Что касается Кушнера, то он решил в своё время… Это сознательное, как мне кажется, волевое решение. Хотя я хорошо его знаю, но не берусь утверждать, в какой степени он это рефлексировал, в какой степени он формулировал это для себя, но мне представляется, что это было решение волевое. Он решил отказаться от русской поэтической традиции нытья, и у него начался примерно с «Таврического сада» период лирики счастливой. И в этом смысле он действительно (я не говорю сейчас о масштабах) очень благородно уравновешивал Бродского, который замечательно артикулировал презрение, надменность, одиночество. Кушнер не побоялся стать счастливым. Мы знаем, что несчастные всегда в русской поэзии (и вообще в поэзии) находятся в преимущественном положении, в сильной позиции, а он не побоялся заявить:

Нет ли Бога, есть ли Он, — узнаем,

Умерев, у Гоголя, у Канта,

У любого встречного, — за краем.

Нас устроят оба варианта.

Вот это очень гордая позиция — там, где его раньше не устраивал ни один. Понимаете, ведь ранний Кушнер — это поэт трагический, поэт зудящего неблагополучия, острого, но скрываемого недовольства, поэт желчный. Как замечательно сказала о нём Слепакова:

Ты, о мальчик ущемлённый,

Вечно млеющий и злой,

Вечно тлеющий, бессонный

Уголь, подёрнутый золой.

Вот это ранний Кушнер, Кушнер примерно лет до сорока. А потом начинается, конечно, не то чтобы сплошное благорастворение воздухов, но начинается гораздо большая, гораздо более открытая приязнь к миру, гармоническое с ним примирение. Это тогда очень хорошо отметила Лидия Гинзбург в рецензии на кушнеровский сборник «Дневные сны». Это действительно дневные счастливые сны, поэзия петербургского лета. Петербург ведь не только город тружеников, а это город рекреаций, садов, фонтанов, свободного времени, больших воздушных пространств, невской перспективы.

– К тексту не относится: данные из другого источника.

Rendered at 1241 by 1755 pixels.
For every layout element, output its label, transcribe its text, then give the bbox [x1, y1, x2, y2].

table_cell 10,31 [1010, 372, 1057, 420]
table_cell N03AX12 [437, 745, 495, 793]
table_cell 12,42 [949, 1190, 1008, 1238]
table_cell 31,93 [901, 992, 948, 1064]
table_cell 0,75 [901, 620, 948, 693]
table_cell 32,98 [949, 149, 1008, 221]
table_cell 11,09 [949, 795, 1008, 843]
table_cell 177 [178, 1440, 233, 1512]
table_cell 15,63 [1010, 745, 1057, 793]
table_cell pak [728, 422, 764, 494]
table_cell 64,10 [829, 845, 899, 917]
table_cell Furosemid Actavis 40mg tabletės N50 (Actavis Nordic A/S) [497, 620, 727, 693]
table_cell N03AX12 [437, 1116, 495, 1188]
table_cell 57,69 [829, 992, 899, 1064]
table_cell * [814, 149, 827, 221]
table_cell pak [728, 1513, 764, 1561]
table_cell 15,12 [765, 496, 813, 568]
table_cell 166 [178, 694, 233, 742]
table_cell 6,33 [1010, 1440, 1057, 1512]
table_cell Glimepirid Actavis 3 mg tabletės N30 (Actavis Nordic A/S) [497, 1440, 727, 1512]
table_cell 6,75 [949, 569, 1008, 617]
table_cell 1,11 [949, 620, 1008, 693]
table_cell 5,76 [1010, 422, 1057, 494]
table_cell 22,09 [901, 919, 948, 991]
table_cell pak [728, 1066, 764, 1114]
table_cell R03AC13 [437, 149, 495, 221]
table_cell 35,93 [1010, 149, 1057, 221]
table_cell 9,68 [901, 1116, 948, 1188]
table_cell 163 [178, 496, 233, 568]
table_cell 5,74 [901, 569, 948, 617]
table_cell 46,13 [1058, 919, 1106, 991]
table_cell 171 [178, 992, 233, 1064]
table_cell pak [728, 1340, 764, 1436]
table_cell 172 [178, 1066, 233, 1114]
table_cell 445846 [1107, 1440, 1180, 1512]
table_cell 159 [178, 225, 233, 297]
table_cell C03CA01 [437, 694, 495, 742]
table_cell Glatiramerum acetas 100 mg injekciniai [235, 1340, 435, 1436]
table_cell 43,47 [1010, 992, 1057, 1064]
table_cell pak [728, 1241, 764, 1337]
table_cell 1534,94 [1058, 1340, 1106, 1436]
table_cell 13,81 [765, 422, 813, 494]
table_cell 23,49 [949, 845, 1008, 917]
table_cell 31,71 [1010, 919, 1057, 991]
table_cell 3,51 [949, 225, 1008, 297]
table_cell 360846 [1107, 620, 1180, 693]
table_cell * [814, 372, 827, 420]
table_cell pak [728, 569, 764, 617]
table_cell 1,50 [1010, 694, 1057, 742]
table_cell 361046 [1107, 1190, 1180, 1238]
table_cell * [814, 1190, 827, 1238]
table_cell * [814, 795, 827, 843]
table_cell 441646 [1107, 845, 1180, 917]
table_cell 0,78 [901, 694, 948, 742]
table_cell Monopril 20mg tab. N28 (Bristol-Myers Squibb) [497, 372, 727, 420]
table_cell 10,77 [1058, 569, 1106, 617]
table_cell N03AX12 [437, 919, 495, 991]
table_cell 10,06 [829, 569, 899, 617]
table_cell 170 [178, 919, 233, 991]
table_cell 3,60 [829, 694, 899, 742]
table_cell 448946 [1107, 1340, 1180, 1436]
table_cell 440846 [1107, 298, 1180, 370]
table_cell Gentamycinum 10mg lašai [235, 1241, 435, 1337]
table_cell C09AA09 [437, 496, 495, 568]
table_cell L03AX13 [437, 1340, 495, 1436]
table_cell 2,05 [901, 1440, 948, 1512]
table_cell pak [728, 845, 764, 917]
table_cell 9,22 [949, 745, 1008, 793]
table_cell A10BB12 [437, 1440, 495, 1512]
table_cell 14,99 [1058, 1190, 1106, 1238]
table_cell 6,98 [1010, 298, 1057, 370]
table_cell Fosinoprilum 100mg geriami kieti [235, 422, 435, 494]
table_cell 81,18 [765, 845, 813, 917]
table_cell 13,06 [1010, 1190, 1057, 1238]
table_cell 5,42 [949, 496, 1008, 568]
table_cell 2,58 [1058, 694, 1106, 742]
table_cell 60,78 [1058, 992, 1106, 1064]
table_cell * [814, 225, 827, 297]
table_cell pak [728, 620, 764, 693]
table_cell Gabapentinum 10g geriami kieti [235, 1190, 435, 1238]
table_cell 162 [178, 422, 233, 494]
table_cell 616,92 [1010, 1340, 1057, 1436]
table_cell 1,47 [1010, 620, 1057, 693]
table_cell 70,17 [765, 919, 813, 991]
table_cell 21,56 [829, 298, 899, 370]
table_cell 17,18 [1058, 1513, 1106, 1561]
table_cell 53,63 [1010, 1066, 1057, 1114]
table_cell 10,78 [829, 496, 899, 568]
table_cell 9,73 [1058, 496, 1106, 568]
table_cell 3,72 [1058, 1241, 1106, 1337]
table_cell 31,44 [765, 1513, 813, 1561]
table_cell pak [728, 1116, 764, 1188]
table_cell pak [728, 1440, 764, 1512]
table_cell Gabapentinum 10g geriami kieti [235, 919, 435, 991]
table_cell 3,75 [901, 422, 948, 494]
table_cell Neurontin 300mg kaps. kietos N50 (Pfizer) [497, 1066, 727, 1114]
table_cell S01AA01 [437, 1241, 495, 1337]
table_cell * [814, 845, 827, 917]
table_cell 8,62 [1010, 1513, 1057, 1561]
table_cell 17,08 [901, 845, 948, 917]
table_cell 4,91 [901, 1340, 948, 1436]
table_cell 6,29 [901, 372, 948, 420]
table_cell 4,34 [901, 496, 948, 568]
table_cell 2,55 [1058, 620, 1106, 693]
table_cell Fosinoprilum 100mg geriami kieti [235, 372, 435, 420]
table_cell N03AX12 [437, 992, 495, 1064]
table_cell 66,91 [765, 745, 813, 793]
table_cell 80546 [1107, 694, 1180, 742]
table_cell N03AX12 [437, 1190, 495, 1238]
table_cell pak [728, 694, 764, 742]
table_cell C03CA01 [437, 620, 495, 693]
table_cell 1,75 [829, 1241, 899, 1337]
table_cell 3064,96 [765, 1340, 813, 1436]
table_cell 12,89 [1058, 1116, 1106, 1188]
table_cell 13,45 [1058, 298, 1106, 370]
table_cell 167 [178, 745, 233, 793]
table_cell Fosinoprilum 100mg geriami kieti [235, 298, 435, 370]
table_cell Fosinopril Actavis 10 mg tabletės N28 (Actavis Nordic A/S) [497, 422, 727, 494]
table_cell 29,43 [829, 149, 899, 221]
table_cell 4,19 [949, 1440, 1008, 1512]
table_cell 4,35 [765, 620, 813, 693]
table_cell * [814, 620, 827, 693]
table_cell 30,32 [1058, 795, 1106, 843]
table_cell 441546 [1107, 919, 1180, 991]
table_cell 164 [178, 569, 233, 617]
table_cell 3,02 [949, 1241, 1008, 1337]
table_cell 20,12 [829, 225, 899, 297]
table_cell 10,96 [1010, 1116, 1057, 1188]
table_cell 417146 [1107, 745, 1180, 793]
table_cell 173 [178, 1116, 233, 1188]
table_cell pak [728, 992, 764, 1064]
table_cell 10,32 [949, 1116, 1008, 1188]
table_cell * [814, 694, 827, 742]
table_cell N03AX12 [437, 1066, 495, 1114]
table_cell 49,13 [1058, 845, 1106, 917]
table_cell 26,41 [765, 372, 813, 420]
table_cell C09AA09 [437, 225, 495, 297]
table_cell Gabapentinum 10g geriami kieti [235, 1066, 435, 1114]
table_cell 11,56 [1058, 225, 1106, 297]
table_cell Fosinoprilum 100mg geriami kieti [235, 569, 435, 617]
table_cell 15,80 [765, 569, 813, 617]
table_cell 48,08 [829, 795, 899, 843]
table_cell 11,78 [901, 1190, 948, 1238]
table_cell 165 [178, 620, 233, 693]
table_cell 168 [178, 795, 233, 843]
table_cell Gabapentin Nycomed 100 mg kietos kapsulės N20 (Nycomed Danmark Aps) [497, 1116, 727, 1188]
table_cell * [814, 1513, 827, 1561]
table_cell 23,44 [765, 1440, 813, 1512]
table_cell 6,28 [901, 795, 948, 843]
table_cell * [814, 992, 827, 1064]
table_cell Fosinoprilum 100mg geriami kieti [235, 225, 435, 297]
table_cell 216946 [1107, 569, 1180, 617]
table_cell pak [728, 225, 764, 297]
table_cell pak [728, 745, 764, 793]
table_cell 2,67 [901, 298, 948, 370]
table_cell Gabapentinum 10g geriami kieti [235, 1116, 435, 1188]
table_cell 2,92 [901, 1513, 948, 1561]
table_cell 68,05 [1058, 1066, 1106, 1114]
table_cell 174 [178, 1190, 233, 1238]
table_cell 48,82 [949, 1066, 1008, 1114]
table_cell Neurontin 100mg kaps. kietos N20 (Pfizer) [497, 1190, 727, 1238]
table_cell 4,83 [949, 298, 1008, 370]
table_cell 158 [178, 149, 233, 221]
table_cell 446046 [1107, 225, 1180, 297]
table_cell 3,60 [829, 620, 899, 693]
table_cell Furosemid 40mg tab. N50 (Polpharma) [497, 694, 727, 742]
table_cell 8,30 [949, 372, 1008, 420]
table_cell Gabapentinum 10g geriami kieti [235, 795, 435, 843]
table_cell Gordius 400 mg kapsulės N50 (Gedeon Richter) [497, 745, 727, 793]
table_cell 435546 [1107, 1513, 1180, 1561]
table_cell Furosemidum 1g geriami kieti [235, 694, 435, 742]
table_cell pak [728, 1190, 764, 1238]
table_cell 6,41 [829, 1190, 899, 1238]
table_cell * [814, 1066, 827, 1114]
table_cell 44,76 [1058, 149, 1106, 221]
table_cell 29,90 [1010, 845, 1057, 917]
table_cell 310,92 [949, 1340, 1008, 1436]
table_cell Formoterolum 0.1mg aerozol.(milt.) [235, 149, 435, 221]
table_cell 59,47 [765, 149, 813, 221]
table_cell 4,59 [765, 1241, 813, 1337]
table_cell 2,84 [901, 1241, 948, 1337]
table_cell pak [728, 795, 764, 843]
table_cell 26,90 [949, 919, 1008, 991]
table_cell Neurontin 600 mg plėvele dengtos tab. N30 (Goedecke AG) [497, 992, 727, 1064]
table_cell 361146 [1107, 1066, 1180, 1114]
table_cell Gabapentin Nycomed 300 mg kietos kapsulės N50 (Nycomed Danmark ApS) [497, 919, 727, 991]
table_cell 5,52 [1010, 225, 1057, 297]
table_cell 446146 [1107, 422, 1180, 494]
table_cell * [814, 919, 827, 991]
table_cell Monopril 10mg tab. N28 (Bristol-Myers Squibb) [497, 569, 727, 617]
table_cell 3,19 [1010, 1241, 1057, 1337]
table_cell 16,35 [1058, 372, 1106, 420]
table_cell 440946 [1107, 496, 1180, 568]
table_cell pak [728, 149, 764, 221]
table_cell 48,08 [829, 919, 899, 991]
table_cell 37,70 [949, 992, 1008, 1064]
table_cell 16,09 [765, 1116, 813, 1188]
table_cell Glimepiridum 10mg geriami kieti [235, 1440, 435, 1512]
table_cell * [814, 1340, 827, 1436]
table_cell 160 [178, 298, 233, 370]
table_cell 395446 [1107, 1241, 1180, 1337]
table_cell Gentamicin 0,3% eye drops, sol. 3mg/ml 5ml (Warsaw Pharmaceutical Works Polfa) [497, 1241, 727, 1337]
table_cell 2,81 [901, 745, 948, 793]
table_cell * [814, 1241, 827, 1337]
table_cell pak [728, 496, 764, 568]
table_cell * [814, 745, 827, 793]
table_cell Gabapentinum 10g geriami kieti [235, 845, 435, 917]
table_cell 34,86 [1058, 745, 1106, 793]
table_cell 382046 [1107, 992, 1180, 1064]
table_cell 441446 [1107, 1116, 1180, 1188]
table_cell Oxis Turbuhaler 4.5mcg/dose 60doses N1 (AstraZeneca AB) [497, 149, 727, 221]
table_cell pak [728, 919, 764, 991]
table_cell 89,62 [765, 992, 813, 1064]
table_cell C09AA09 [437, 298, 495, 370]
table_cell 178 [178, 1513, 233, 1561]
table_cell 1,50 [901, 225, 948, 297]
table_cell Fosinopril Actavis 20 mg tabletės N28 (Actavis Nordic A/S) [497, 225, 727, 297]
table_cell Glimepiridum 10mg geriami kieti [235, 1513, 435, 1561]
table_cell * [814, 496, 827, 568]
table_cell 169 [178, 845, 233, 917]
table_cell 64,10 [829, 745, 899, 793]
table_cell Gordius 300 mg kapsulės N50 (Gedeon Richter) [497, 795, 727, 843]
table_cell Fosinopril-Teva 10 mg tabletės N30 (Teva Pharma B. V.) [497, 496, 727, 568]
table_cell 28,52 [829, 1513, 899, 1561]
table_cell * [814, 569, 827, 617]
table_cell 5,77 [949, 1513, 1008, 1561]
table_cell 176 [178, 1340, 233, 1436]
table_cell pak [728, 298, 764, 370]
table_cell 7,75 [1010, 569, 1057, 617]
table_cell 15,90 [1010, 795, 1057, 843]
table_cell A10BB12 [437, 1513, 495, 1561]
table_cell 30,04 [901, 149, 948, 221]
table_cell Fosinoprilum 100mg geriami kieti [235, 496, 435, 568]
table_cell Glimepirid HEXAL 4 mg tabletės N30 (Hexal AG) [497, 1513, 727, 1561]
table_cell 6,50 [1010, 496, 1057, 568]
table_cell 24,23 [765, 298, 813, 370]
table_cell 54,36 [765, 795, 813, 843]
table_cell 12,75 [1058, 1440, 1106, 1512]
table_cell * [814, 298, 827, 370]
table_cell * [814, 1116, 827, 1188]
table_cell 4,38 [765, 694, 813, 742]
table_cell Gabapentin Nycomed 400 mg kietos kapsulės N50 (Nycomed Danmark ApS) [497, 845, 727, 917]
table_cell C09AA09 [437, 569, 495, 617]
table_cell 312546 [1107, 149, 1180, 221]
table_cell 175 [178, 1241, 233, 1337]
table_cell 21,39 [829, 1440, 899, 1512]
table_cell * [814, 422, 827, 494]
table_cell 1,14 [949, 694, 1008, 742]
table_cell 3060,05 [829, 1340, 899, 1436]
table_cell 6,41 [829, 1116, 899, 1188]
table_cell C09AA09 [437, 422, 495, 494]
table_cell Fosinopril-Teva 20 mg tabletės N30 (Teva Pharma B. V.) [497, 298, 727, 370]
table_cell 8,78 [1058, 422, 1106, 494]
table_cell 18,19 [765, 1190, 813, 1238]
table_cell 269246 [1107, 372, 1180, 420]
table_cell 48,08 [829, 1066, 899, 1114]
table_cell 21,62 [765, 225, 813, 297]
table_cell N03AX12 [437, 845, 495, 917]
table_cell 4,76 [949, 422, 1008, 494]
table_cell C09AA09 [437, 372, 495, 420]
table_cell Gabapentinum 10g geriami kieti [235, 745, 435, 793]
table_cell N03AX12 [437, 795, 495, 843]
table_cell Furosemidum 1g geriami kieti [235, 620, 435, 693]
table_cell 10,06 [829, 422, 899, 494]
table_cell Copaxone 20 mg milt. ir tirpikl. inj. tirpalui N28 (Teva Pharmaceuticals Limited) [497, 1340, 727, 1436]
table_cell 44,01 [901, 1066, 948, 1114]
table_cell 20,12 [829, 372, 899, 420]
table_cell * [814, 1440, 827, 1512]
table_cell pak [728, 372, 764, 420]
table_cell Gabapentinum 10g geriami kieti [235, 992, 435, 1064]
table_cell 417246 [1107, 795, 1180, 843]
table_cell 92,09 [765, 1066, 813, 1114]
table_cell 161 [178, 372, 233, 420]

И вот в Кушнере появилась эта радость — кстати говоря, ничуть не самодовольная. В России есть поэты самодовольной, такой демонстративной, нагловатой радости, но это не самое частое и, в общем, не самое приятное явление. А кушнеровская радость — смиренная, благодарная, полна тонко чувствуемого, неотступного трагизма бытия. И поэтому я очень люблю его сборники 80-х годов: «Живую изгородь», упомянутый уже «Таврический сад», в котором много трагедии, но много и радости. И, конечно, в 90-е годы — в «Летучей гряде», например — там есть совершенно превосходные стихи.

Другое дело, что у Кушнера есть тоже очень уязвимый принцип многописания. Он говорит, что стихи — это как пыль, которая скапливается на полу, на диване, на столе, и вот надо как-то её разгонять. И действительно он снимает этот слой. Дневник впечатлений, каких-то наблюдений — иногда мелких, иногда случайных. Но в этом есть и своего рода тоже благородство, потому что он держит музу в тонусе, он не позволяет себе провисаний, пауз (всегда, кстати говоря, для поэта очень мучительных). Вот мало кто знает, как мучительно для поэта не писать. И поэтому многие, когда они не слышат божественного звука, они просто заполняют бумаги белым шумом. Ну не транслируется мысль. Что поделаешь?